Home MondePourquoi il n’y a pas de villes sanctuaires pour immigrants en Floride et au Texas

Pourquoi il n’y a pas de villes sanctuaires pour immigrants en Floride et au Texas

by Clara Dubois

La Floride et le Texas sont à l’avant-garde d’une politique ferme contre les “villes sanctuaires”, interdisant aux collectivités locales de limiter leur coopération avec les autorités fédérales en matière d’immigration. Ces mesures, renforcées ces dernières années, visent à garantir l’application des lois fédérales sur l’immigration à tous les niveaux de gouvernement.

En Floride, la loi SB 168, promulguée en 2019 par le gouverneur Ron DeSantis, a créé un nouveau chapitre dans les statuts de l’État dédié à l’application des lois fédérales sur l’immigration. Cette loi interdit explicitement aux forces de l’ordre locales de restreindre leur collaboration avec les agences fédérales chargées de l’immigration. DeSantis avait alors déclaré : « J’ai promis d’interdire les villes sanctuaires en Floride et aujourd’hui, nous tenons cette promesse. »

La loi SB 168 oblige également les comtés à signer des accords avec l’ICE (Immigration and Customs Enforcement) pour détenir des personnes dans le cadre de procédures d’immigration, en échange d’une compensation financière. Elle donne par ailleurs au gouverneur et au procureur général le pouvoir d’engager des poursuites contre les fonctionnaires qui ne respecteraient pas ces obligations.

L’ACLU (American Civil Liberties Union) de Floride s’est fermement opposée à cette loi, arguant qu’elle oblige les comtés à utiliser leurs ressources pour des tâches fédérales sans financement adéquat et qu’elle ouvre la voie à d’éventuels abus.

En avril 2023, la Cour d’appel du 11e circuit a confirmé la validité de la loi, annulant une décision antérieure qui en avait bloqué certaines parties. La cour a estimé que les organisations plaignantes n’avaient pas démontré de préjudice concret ni de discrimination raciale.

Quatre ans après l’adoption de la SB 168, la Floride a renforcé son dispositif avec la SB 1718 (2023). Cette nouvelle loi maintient l’obligation de coopération avec les autorités fédérales et interdit aux gouvernements locaux de financer des cartes d’identité pour les personnes en situation irrégulière.
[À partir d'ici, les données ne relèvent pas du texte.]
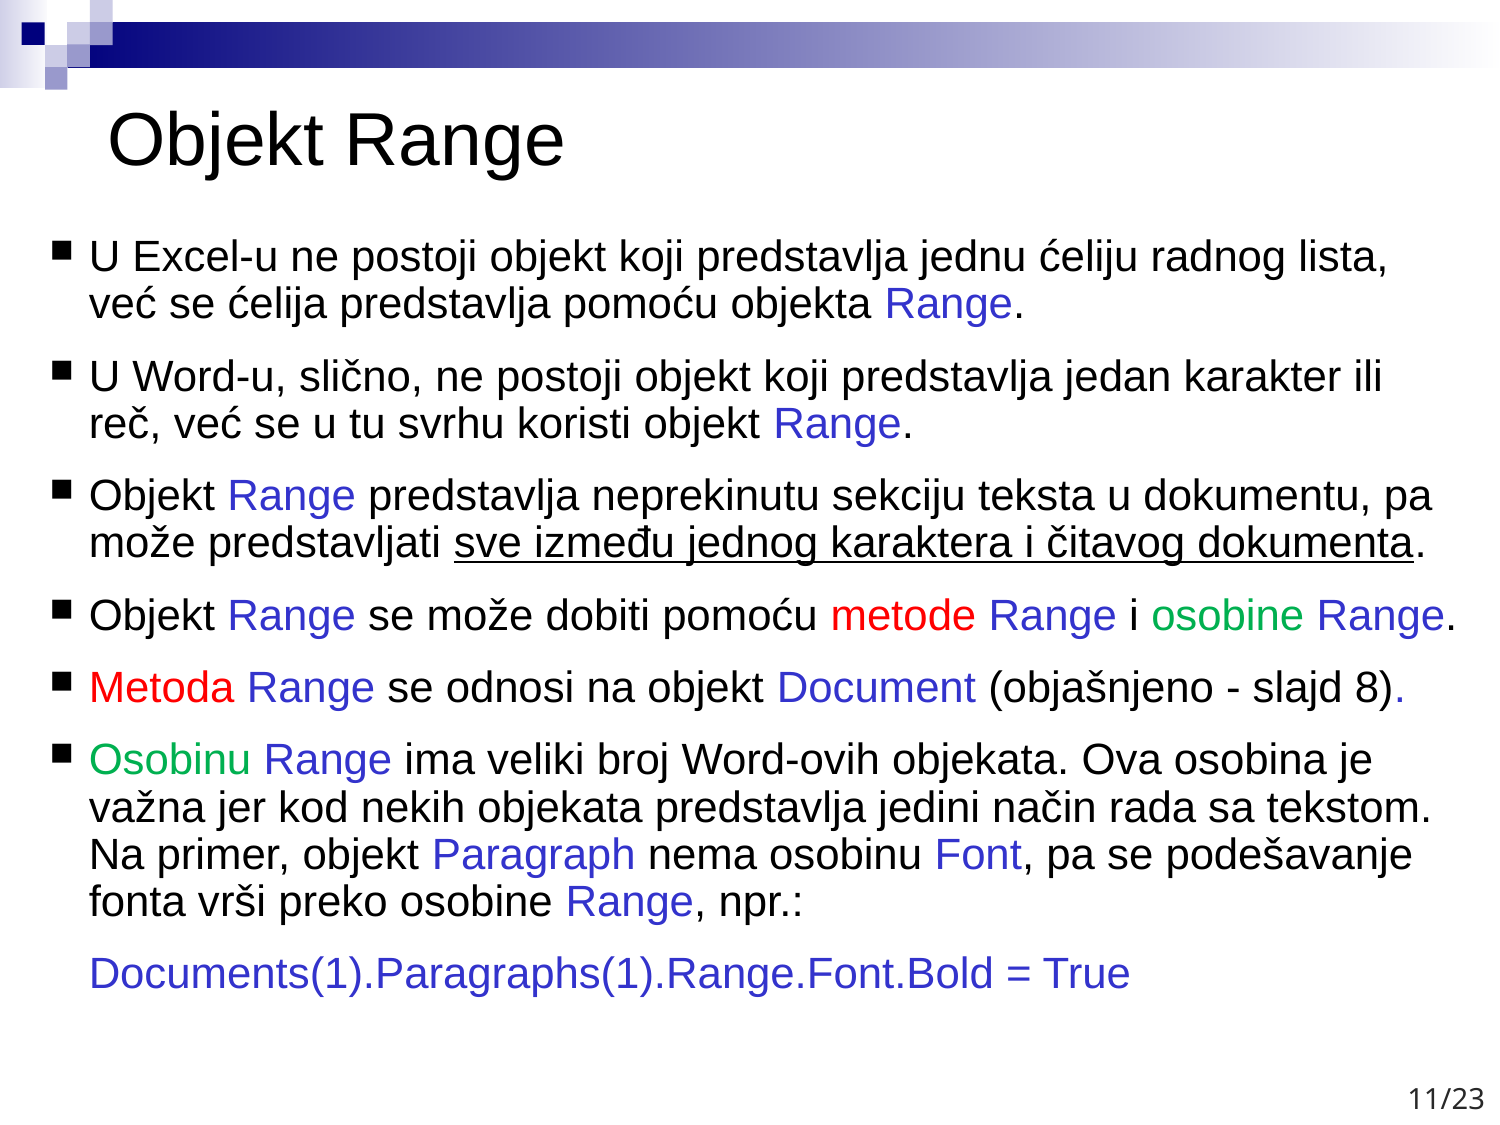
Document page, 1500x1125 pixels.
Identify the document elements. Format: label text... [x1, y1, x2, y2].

Elle prévoit également des sanctions pour les employeurs qui embauchent des travailleurs sans autorisation, rend obligatoire l’utilisation du système E-Verify pour les entreprises de 25 employés ou plus, et exige que les hôpitaux qui acceptent Medicaid demandent aux patients de préciser leur statut juridique.

Le Texas a pris des mesures similaires avec la SB4 en 2017. Le gouverneur Greg Abbott l’a qualifiée d’interdiction formelle des “villes sanctuaires”, affirmant : « En tant que gouverneur, ma priorité absolue est la sécurité publique, et ce projet de loi poursuit cet objectif en gardant les criminels dangereux hors de nos rues. »

La loi texane oblige les agences locales à coopérer avec l’ICE et à se conformer aux ordres de détention. Elle autorise également les agents de police à interroger les personnes sur leur statut juridique lors de contrôles routiers et interdit aux autorités locales d’adopter des politiques qui entraveraient cette pratique.

La SB4 prévoit des sanctions sévères pour les entités qui la violeraient, allant jusqu’à 25 500 dollars par jour d’infraction, le licenciement des fonctionnaires et des poursuites pénales pour les chefs de police qui ne respecteraient pas les ordonnances fédérales.

En 2017, le gouverneur Abbott a bloqué 1,5 million de dollars de fonds publics destinés au comté de Travis (où se trouve Austin) après que la shérif Sally Hernández ait annoncé qu’elle ne se conformerait pas à tous les mandats d’arrêt émis par l’ICE. Abbott a souligné que les juridictions locales devaient respecter les lois sur l’immigration.

Le Texas a également mis en place un système de contrôle étatique permettant à quiconque de déposer une plainte auprès du procureur général si une ville ou un comté adoptait une politique décourageant l’application des lois sur l’immigration. Si la plainte était jugée fondée, l’État pouvait engager une action en justice et retirer les fonds à l’entité concernée.